I have yet to find my voice. Not sure what to say. Timid. Even though I know no-one may ever see my blog or even bother to read it.
My current work is mainly B&W, small, pencil, repetitive, scribbly. Direct from the inner world/imagination with little judgement or conscious thought. I try to let the images emerge from the paper with as little intervention as possible. This takes the emphasis off producing an image which will be assessed by others – so many years spent pleasing others to earn a living.
Now I now have complete freedom to be imperfect, incoherent, unstructured, messy. I find it scary too as I cannot hide my self when using my own words and images. This leaves me open to my critical super-ego. How much do I want to reveal? Is there anything to reveal? Have I anything of value to reveal? The small drawings alleviate everyday anxiety, the larger ones exaggerate it and so confront me. They almost seem empty when enlarged and I feel a need to elaborate on them, filling up the ’empty’ spaces with more ‘stuff’, unable to leave them to be.
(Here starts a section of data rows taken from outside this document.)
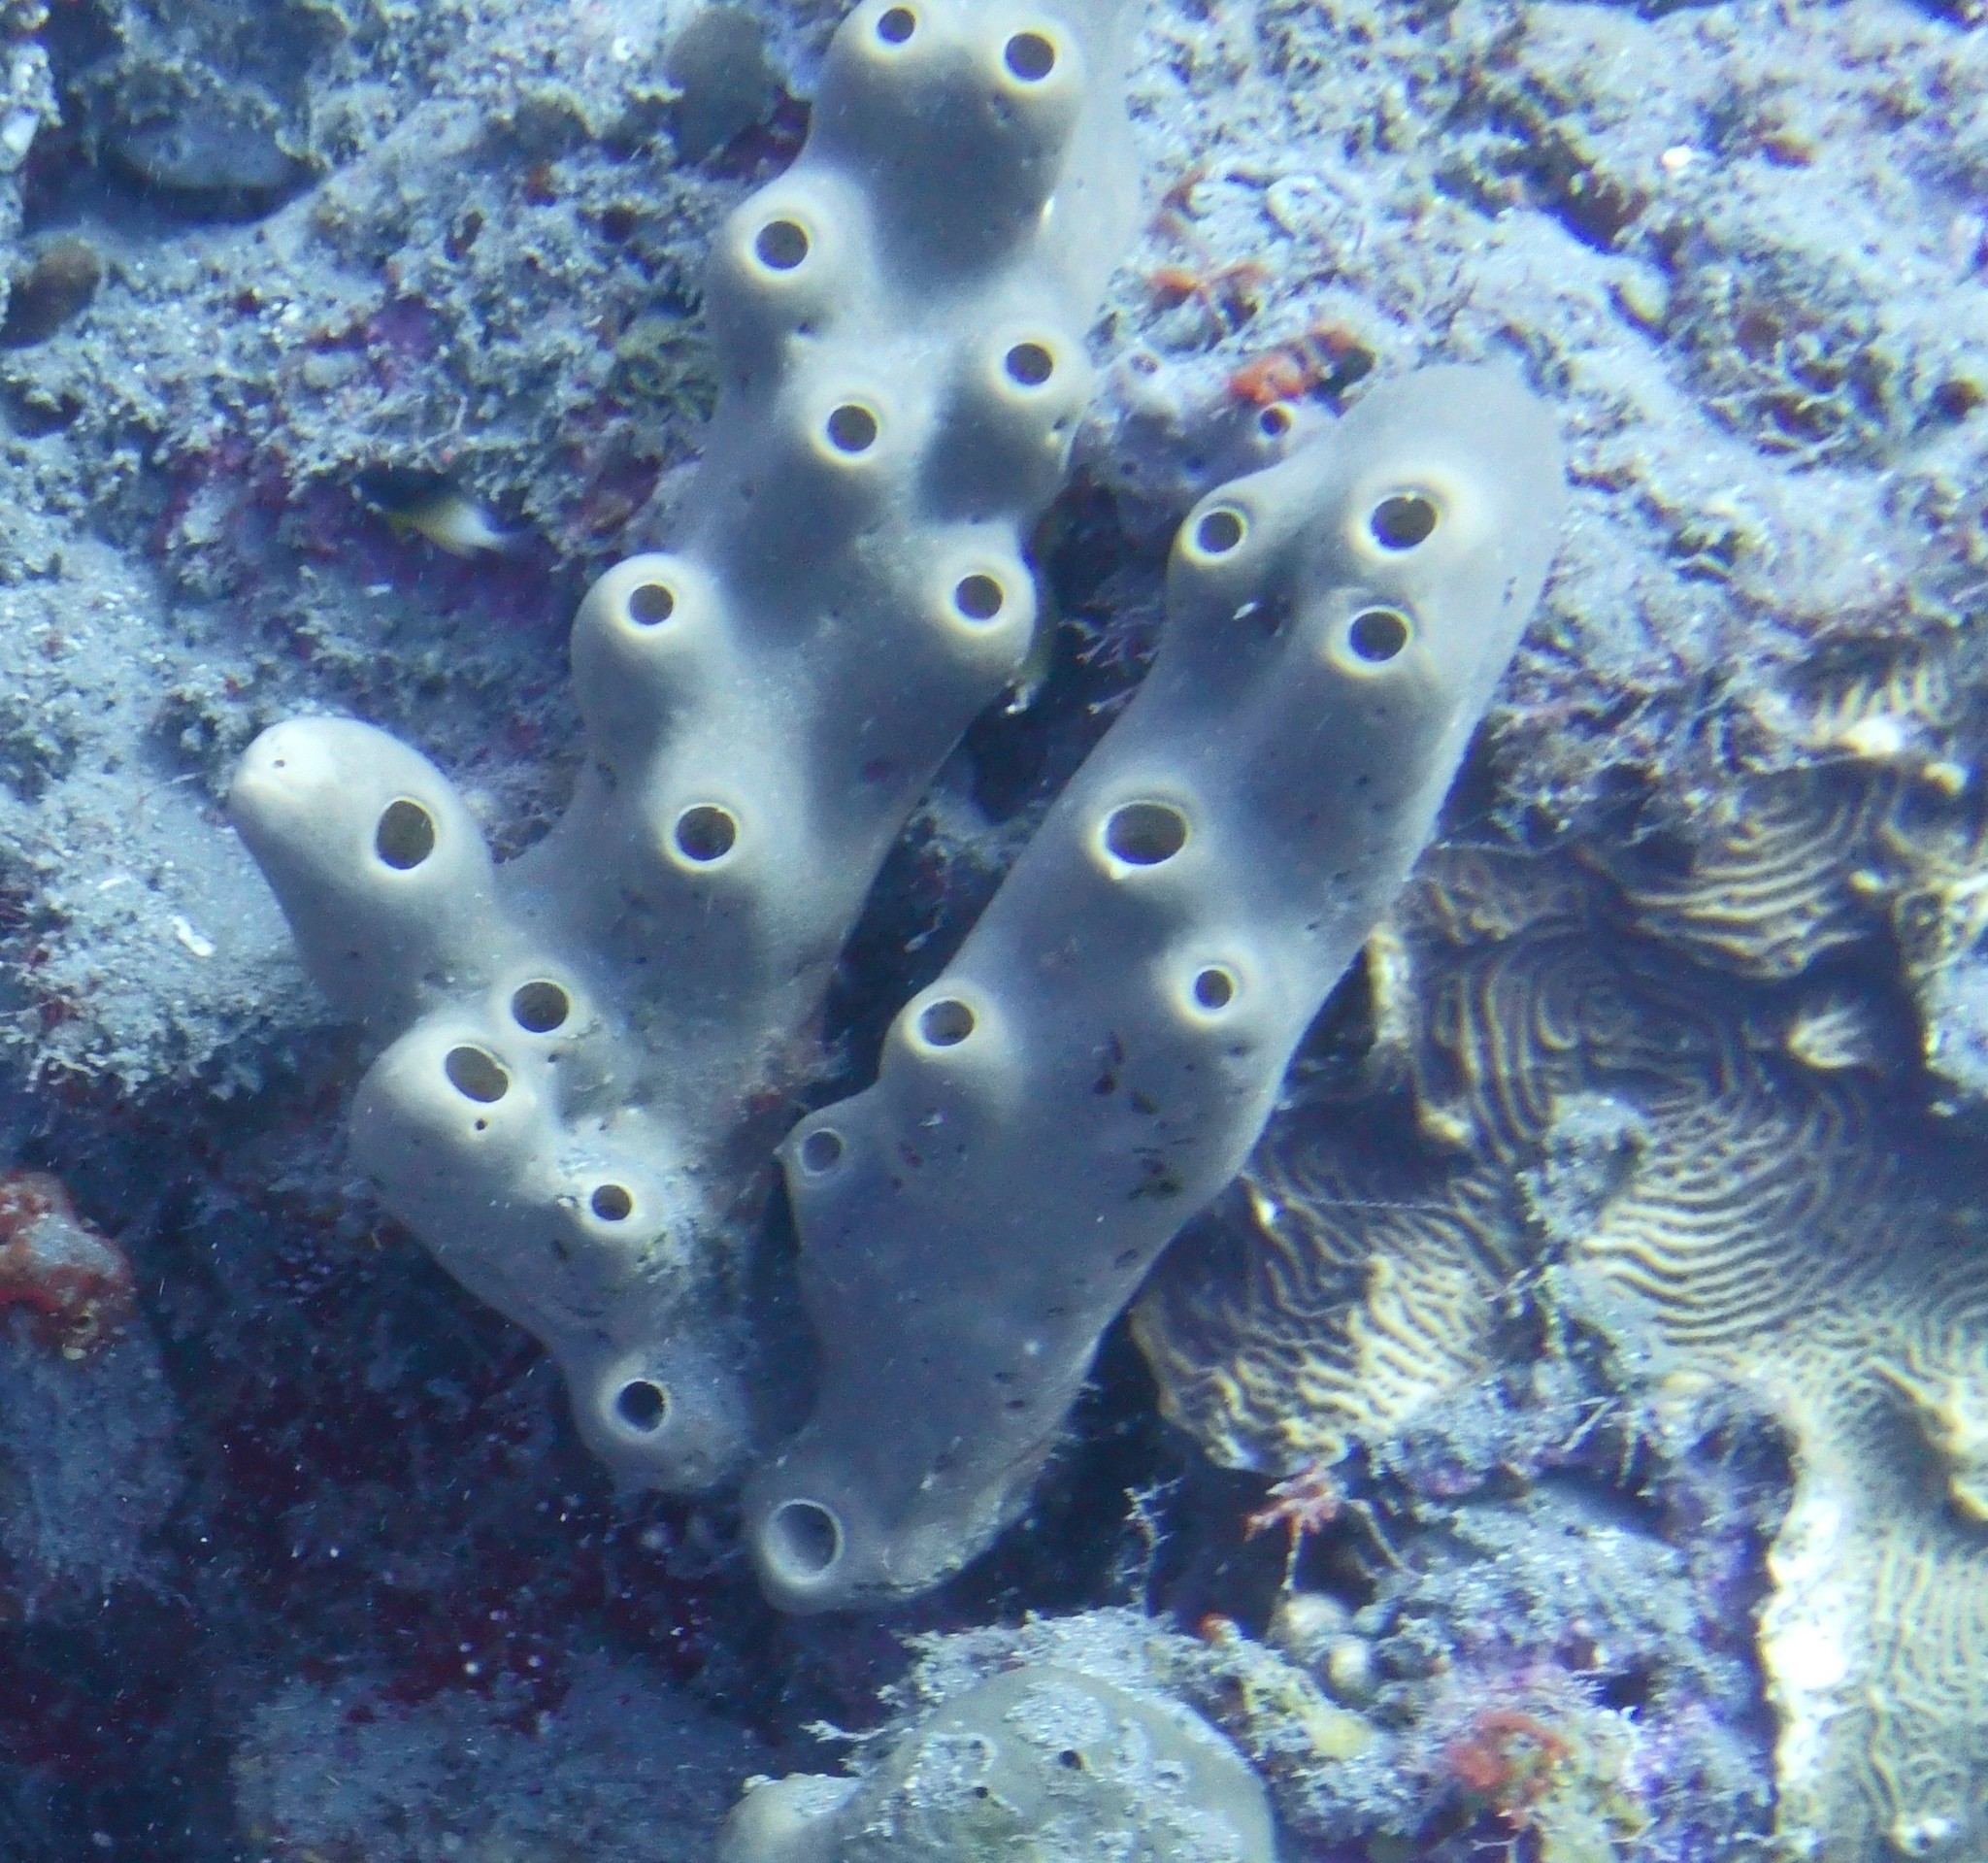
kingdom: Animalia
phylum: Porifera
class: Demospongiae
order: Agelasida
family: Agelasidae
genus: Agelas
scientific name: Agelas conifera
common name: Brown tube sponge
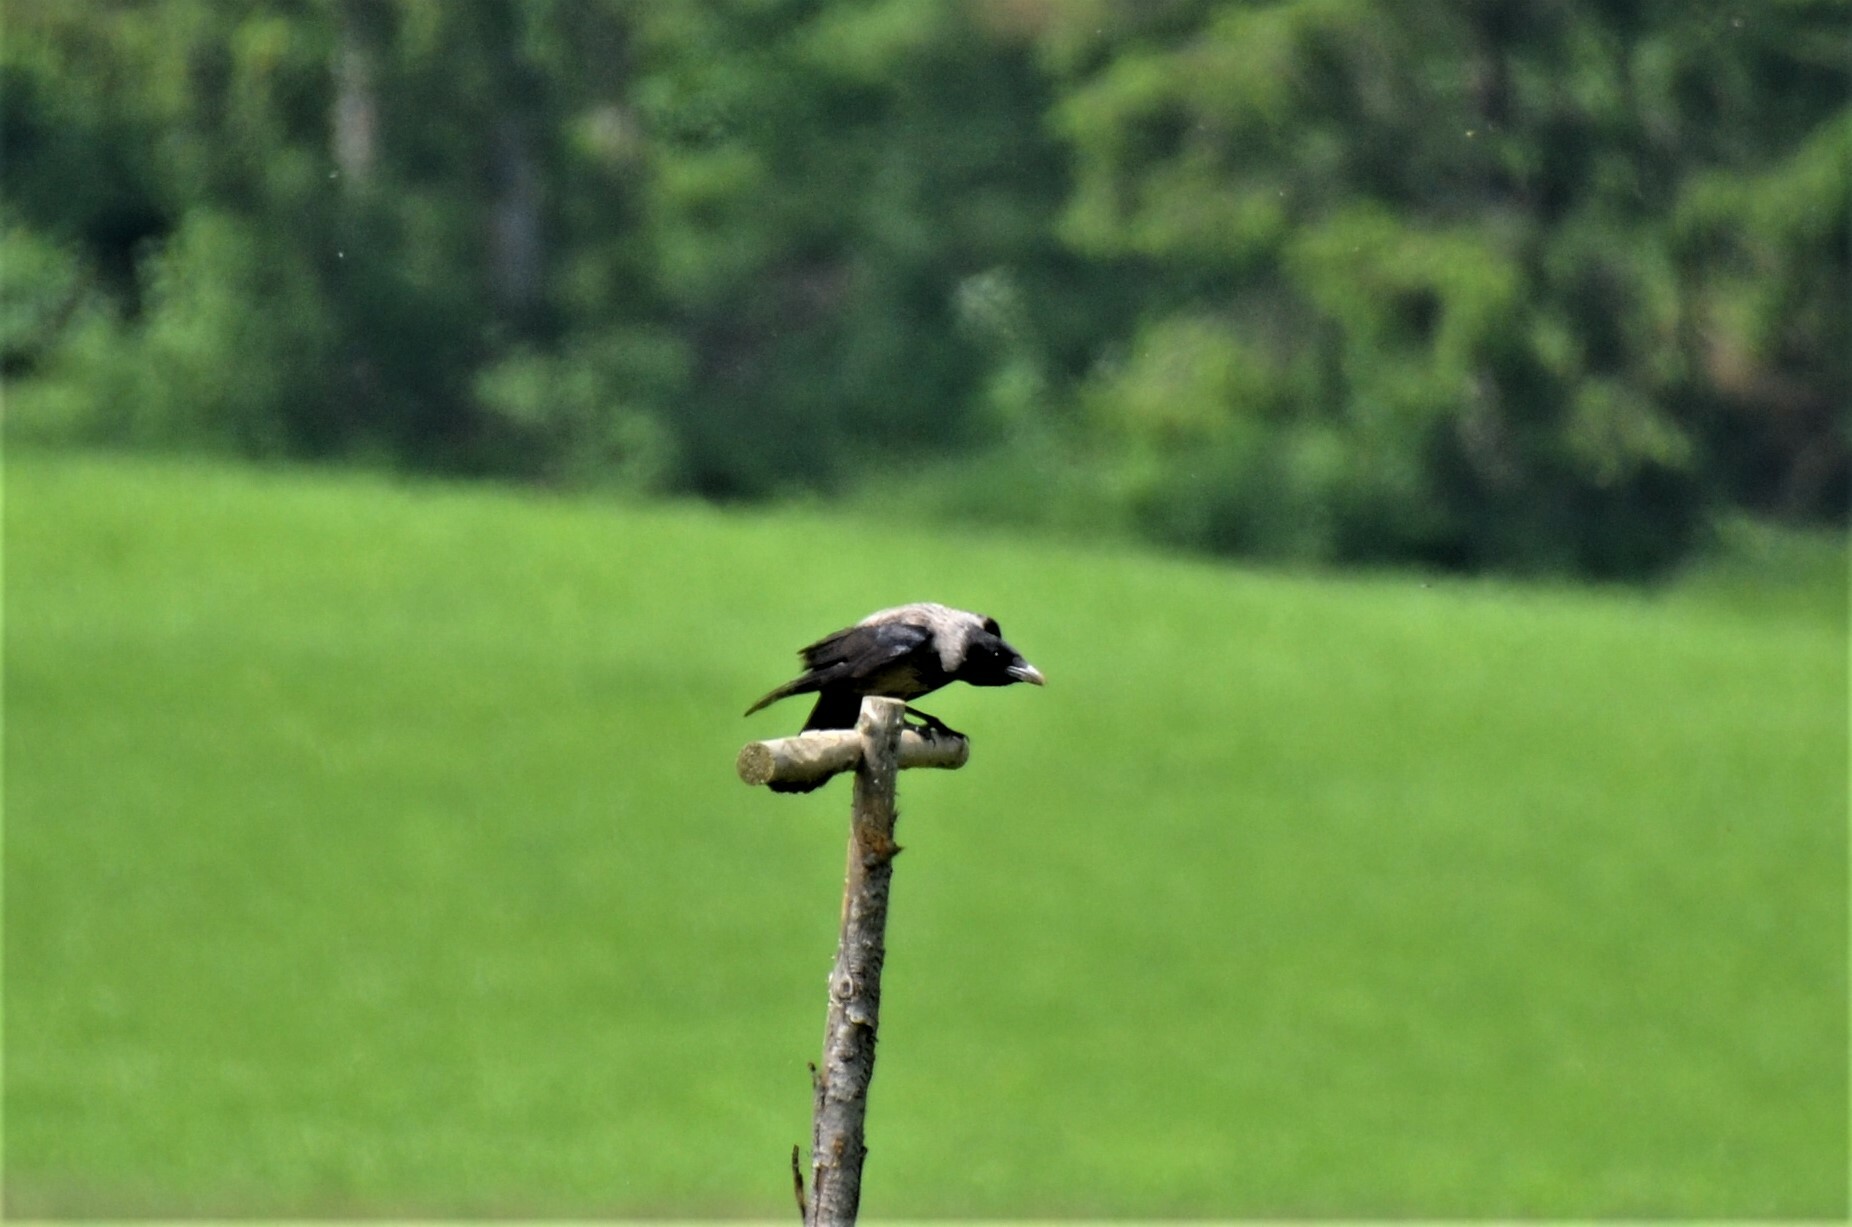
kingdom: Animalia
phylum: Chordata
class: Aves
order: Passeriformes
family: Corvidae
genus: Corvus
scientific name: Corvus cornix
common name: Hooded crow
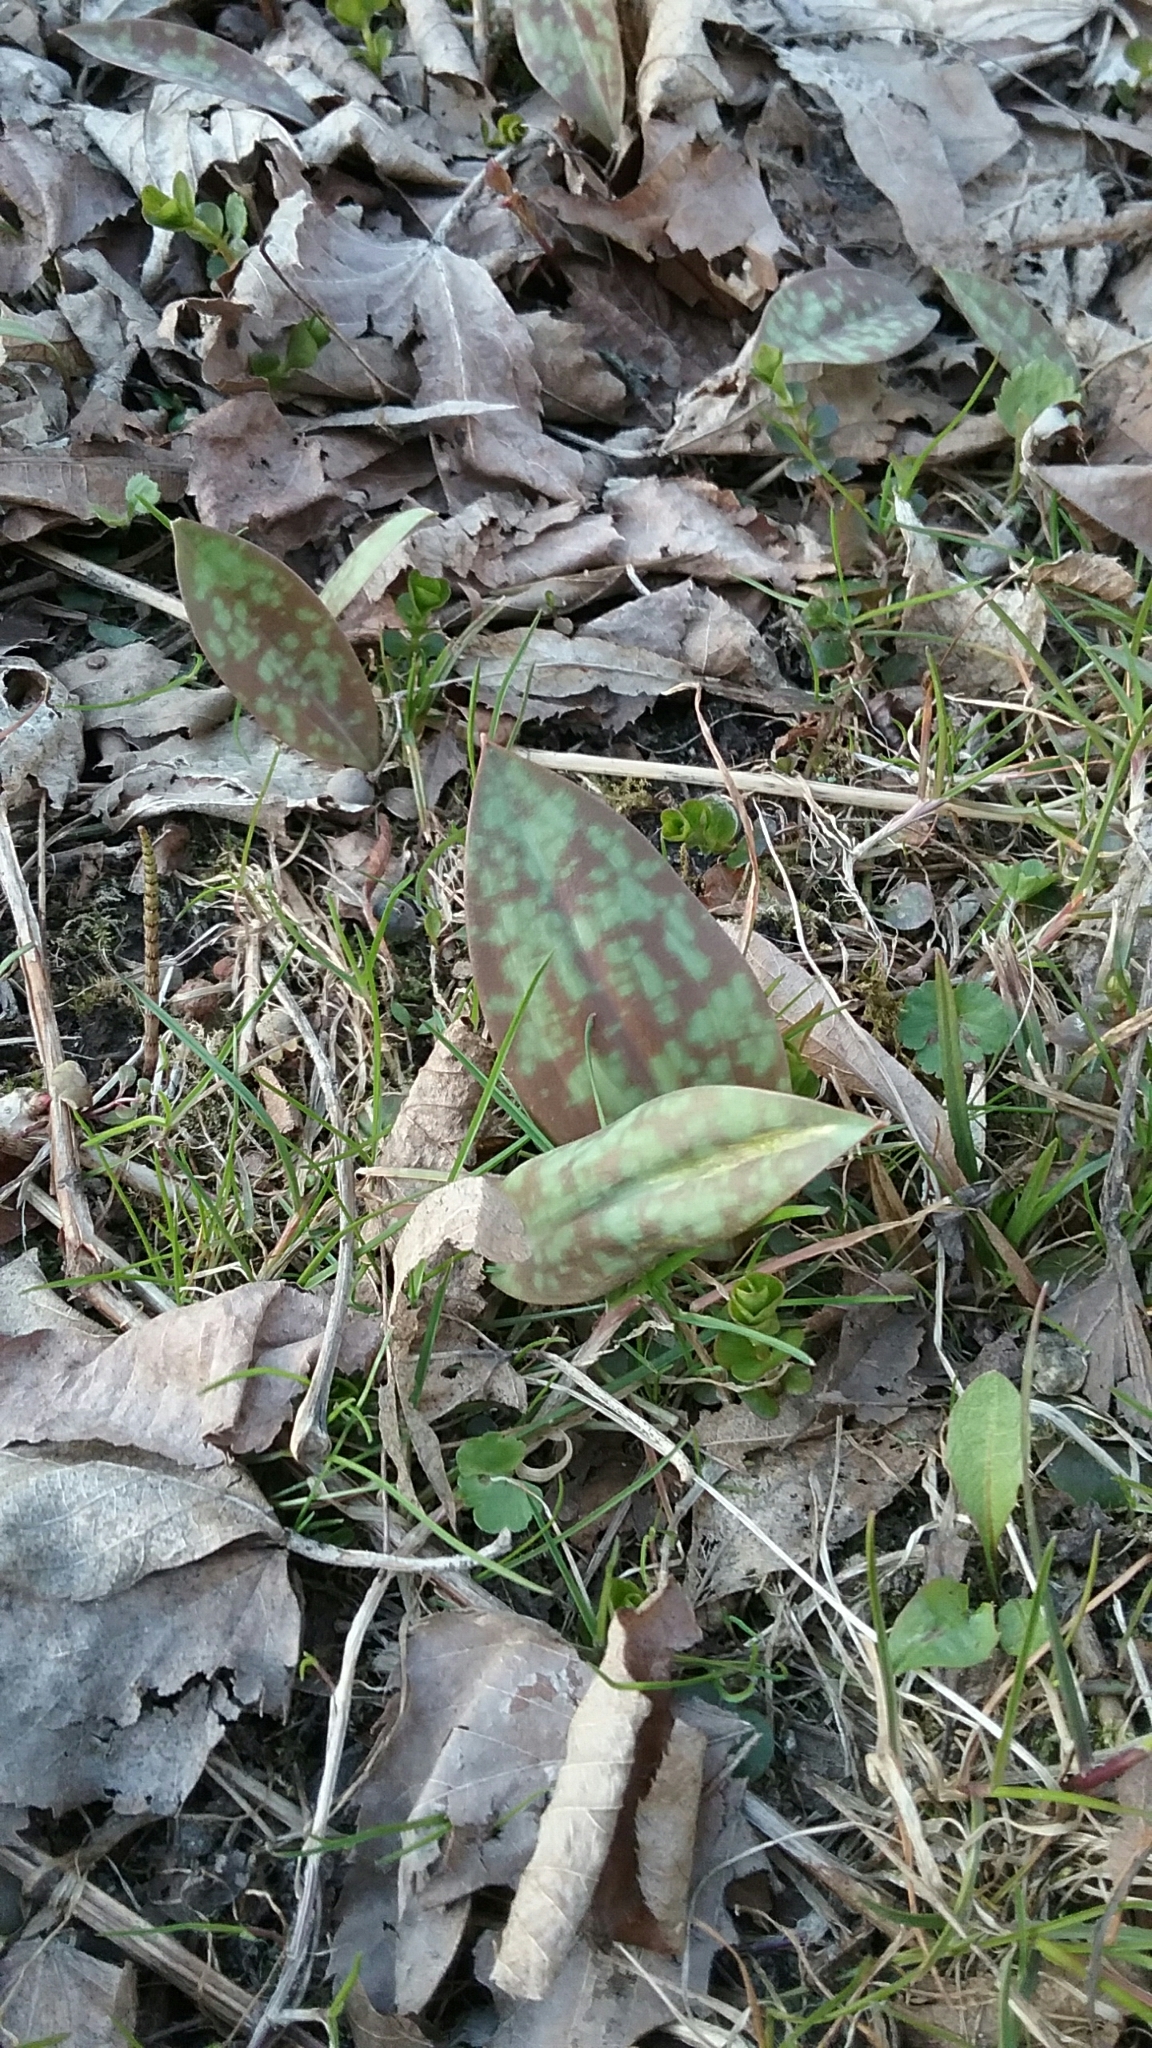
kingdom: Plantae
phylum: Tracheophyta
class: Liliopsida
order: Liliales
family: Liliaceae
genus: Erythronium
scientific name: Erythronium americanum
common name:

Every so often I take a drawing and try to translate it into colour, working tonally. I recognise I am a tonalist by nature though I would like to think I don’t see the world in B&W. But being an INFJ all I can do is be aware of my judgemental thinking and try to catch it before it escalates. Still not confident with colour after all these years of teaching it and working with it. Am familiar with the theory but still choose colours like a designer. I don’t stumble across them or create them within the process.
The image below is an old collage using photos from a pile of 60s gardening magazines. There were quite a few of these at the time using ‘found’ colour.